Imagine, for instance, that you're a lesser sandhill crane (Grus canadensis canadensis), setting off on your spring migration from southwestern Texas. You might have to fly across a corner of New Mexico and Oklahoma, then Kansas, Nebraska, South Dakota, North Dakota (most of which allow hunting of sandhills), then over the Canadian border into Saskatchewan, angling northwest across Alberta and British Columbia, across Yukon Territory, then the breadth of Alaska, and finally across the Bering Strait to your summer breeding grounds in northeastern Russia. This would be a trip of roughly 5,000 miles. Needing to pause somewhere and replenish yourself, you would probably stop on the Platte River in Nebraska, near the town of Kearney. If so, you’d have company. About 500,000 northbound sandhills make the same stopover every year.
There they linger for two or three weeks, maybe four. Some depart onward as others arrive, keeping the average crane count during March and April at around 300,000. By night they roost in the gently flowing shallows of the Platte, shin-deep in cool water, or else on sandbars, giving them warning against any predator that might come splashing out. Each morning they rise up in vast, graceful waves and fly to fields nearby, where they spend their days assiduously feeding on waste corn the harvesters missed and earthworms and other invertebrates. Such a stopover period is no exception to the undistractibility of migrating animals, as defined by Hugh Dingle; it's a part of the whole program, repeated by generations of cranes. During this stopover, a six-pound lesser sandhill adds about a pound and a half of fat to its weight. (The greater sandhill, another subspecies also present on the Platte, is larger.) The birds need that fat between Nebraska and Russia. Therefore, they need the stopover habitat—the shallows, the sandbars, the security, the corn and invertebrates—to complete their arduous yearly cycle.
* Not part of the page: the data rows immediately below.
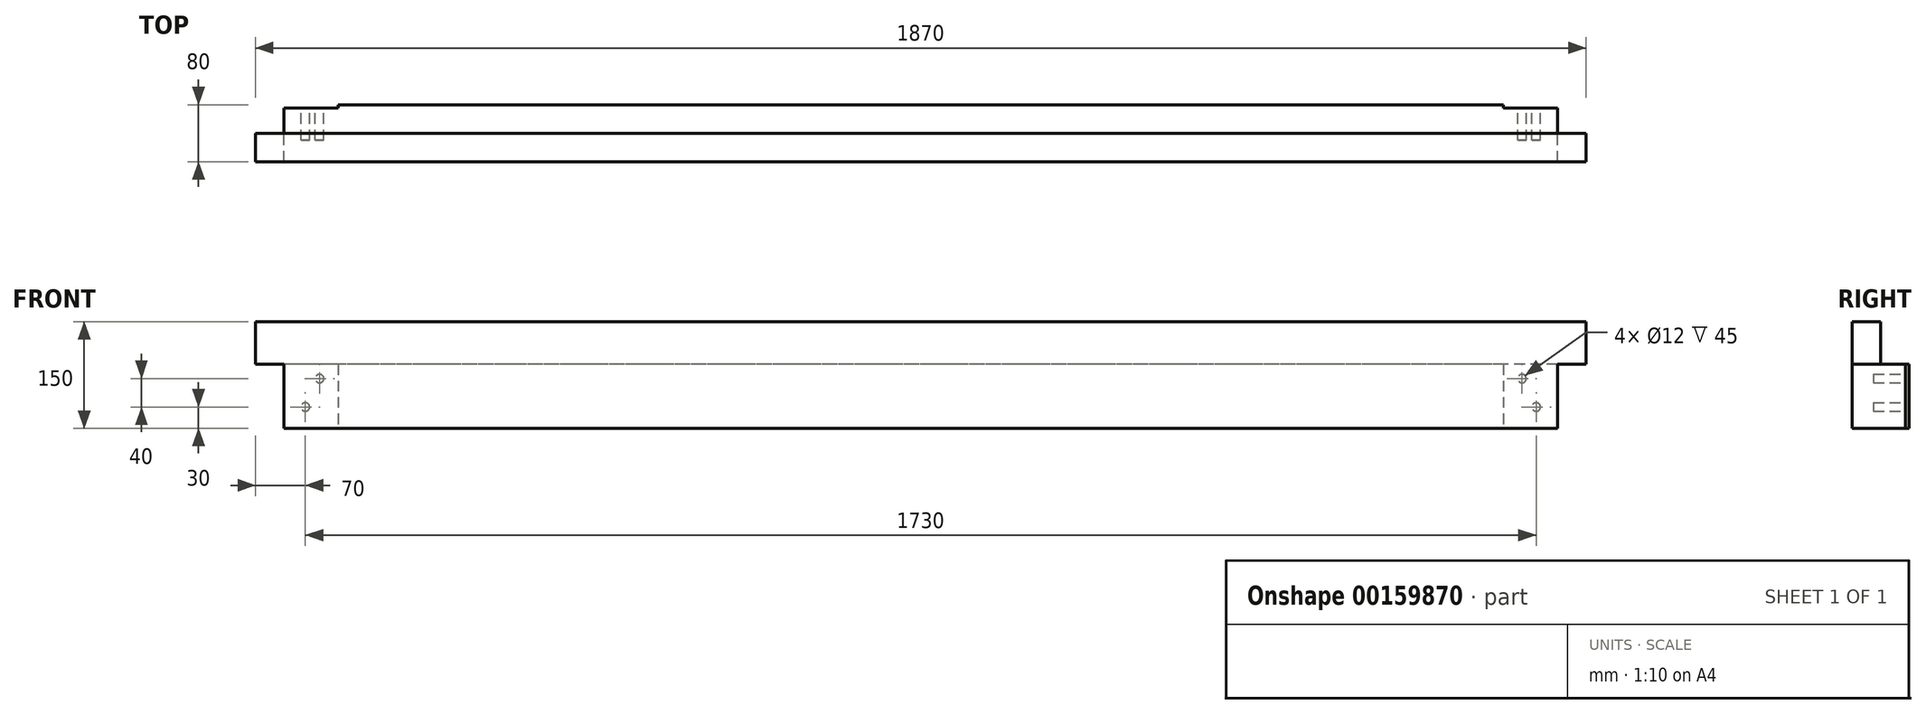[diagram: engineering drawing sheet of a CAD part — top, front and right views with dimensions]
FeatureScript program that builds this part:
annotation { "Feature Type Name" : "Feature", "Feature Type Description" : "" }
export const myFeature = defineFeature(function(context is Context, id is Id, definition is map)
    precondition{}
    {
        {
            assignVariable(context, id + "F0", {"name" : "B", "anyValue" : 80 * mm});
        }
        {
            assignVariable(context, id + "F1", {"name" : "L", "anyValue" : 1790 * mm});
        }
        {
            var Q0;
            Q0=qCreatedBy(makeId("Right.planeOp"),FACE);
            var sketch = newSketch(context, id + "F2", { "sketchPlane" : qUnion([Q0])});
            skLineSegment(sketch, "E0.bottom", {"start": v(-40, -75) * mm, "end": v(40, -75) * mm});
            skLineSegment(sketch, "E0.top", {"start": v(-40, 75) * mm, "end": v(0, 75) * mm});
            skLineSegment(sketch, "E0.left", {"start": v(-40, -75) * mm, "end": v(-40, 75) * mm});
            skLineSegment(sketch, "E0.right", {"start": v(40, -75) * mm, "end": v(40, 15) * mm});
            skPoint(sketch, "E0.middle", {"position": v(0, 0) * mm});
            skLineSegment(sketch, "E1", {"start": v(0, 75) * mm, "end": v(0, 15) * mm});
            skLineSegment(sketch, "E2", {"start": v(0, 15) * mm, "end": v(40, 15) * mm});
            skSolve(sketch);
        }
        {
            var Q0;
            Q0=qSketchRegion(id+"F2",true);
            extrude(context, id + "F3", {"entities" : qUnion([Q0]), "endBound" : BoundingType.SYMMETRIC, "depth" : getVariable(context, 'L')});
        }
        {
            var Q0;
            Q0=makeQuery(id+"F3.opExtrude","SWEPT_FACE",FACE,{"disambiguationData":[OSD([sQuery(id+"F2.wireOp",EDGE,"E0.right")])]});
            var sketch = newSketch(context, id + "F4", { "sketchPlane" : qUnion([Q0])});
            skCircle(sketch, "E3", {"center": v(-865, -45) * mm, "radius": 6 * mm});
            skCircle(sketch, "E4", {"center": v(-845, -5) * mm, "radius": 6 * mm});
            skCircle(sketch, "E5.MirrorC", {"center": v(845, -5) * mm, "radius": 6 * mm});
            skCircle(sketch, "E6.MirrorC", {"center": v(865, -45) * mm, "radius": 6 * mm});
            skSolve(sketch);
        }
        {
            var Q0;
            Q0=qSketchRegion(id+"F4",true);
            extrude(context, id + "F5", {"entities" : qUnion([Q0]), "operationType" : NewBodyOperationType.REMOVE, "oppositeDirection" : true, "depth" : getVariable(context, 'B') - 30 * mm});
        }
        {
            var Q0;
            Q0=makeQuery(id+"F3.opExtrude","SWEPT_FACE",FACE,{"disambiguationData":[OSD([sQuery(id+"F2.wireOp",EDGE,"E0.right")])]});
            var sketch = newSketch(context, id + "F6", { "sketchPlane" : qUnion([Q0])});
            skLineSegment(sketch, "E7.bottom", {"start": v(-819, 15) * mm, "end": v(-895, 15) * mm});
            skLineSegment(sketch, "E7.top", {"start": v(-819, -75) * mm, "end": v(-895, -75) * mm});
            skLineSegment(sketch, "E7.left", {"start": v(-819, 15) * mm, "end": v(-819, -75) * mm});
            skLineSegment(sketch, "E7.right", {"start": v(-895, 15) * mm, "end": v(-895, -75) * mm});
            skLineSegment(sketch, "E8.MirrorCS", {"start": v(895, 15) * mm, "end": v(895, -75) * mm});
            skLineSegment(sketch, "E9.MirrorCS", {"start": v(819, 15) * mm, "end": v(895, 15) * mm});
            skLineSegment(sketch, "E10.MirrorCS", {"start": v(819, 15) * mm, "end": v(819, -75) * mm});
            skLineSegment(sketch, "E11.MirrorCS", {"start": v(819, -75) * mm, "end": v(895, -75) * mm});
            skSolve(sketch);
        }
        {
            var Q0;
            Q0=qSketchRegion(id+"F6",true);
            extrude(context, id + "F7", {"entities" : qUnion([Q0]), "operationType" : NewBodyOperationType.REMOVE, "oppositeDirection" : true, "depth" : 5 * mm});
        }
        {
            var Q0;
            Q0=qCreatedBy(makeId("Right.planeOp"),FACE);
            var sketch = newSketch(context, id + "F8", { "sketchPlane" : qUnion([Q0])});
            skLineSegment(sketch, "E12.bottom", {"start": v(0, 15) * mm, "end": v(-40, 15) * mm});
            skLineSegment(sketch, "E12.top", {"start": v(0, 75) * mm, "end": v(-40, 75) * mm});
            skLineSegment(sketch, "E12.left", {"start": v(0, 15) * mm, "end": v(0, 75) * mm});
            skLineSegment(sketch, "E12.right", {"start": v(-40, 15) * mm, "end": v(-40, 75) * mm});
            skSolve(sketch);
        }
        {
            var Q0;
            Q0 = qSketchRegion(id + "F8", true);
            extrude(context, id + "F9", {"entities" : qUnion([Q0]), "operationType" : NewBodyOperationType.ADD, "endBound" : BoundingType.SYMMETRIC, "depth" : 40 * mm * 2 + getVariable(context, 'L')});
        }
    });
I stood overlooking that habitat, on a morning in late March, and watched wave after wave of cranes rise from the river. Each group climbed clumsily off the water, gained elegance as their wings caught more air, turned in formation, and flew out to their daily feeding. Meanwhile, they called to one another in their distinctive, creaky trill. There were maybe 60,000 sandhills just within the sweep of my binoculars. It was a spectacle of extraordinary abundance, a reminder of what America looked like back when John James Audubon stared up at sky-clogging flocks of passenger pigeons, when George Catlin saw the thunderous migrations of bison.
I had watched fly-in of the cranes too, on an earlier evening, when they arrived back through the twilight and settled onto their shoals for the night. But I found fly-out more deeply affecting—because, I suppose, the birds at daybreak are headed off with a purpose, not just home to rest. They would fatten themselves for another long leg of their journey. Their travel would take them to safe and bountiful breeding grounds. Their prodigious efforts, their resistance to distraction, would yield new cohorts of sandhill cranes, extending and rejuvenating the species. I almost wrote "perpetuating the species," but no, we can't be sure of that. Nothing alive is perpetual.
It was the accrued wisdom and resoluteness of evolution that I was witnessing, airborne above the Platte. If we humans have accrued equal wisdom and can summon equal resoluteness, I thought, maybe we'll allow them to continue their journeying a while longer.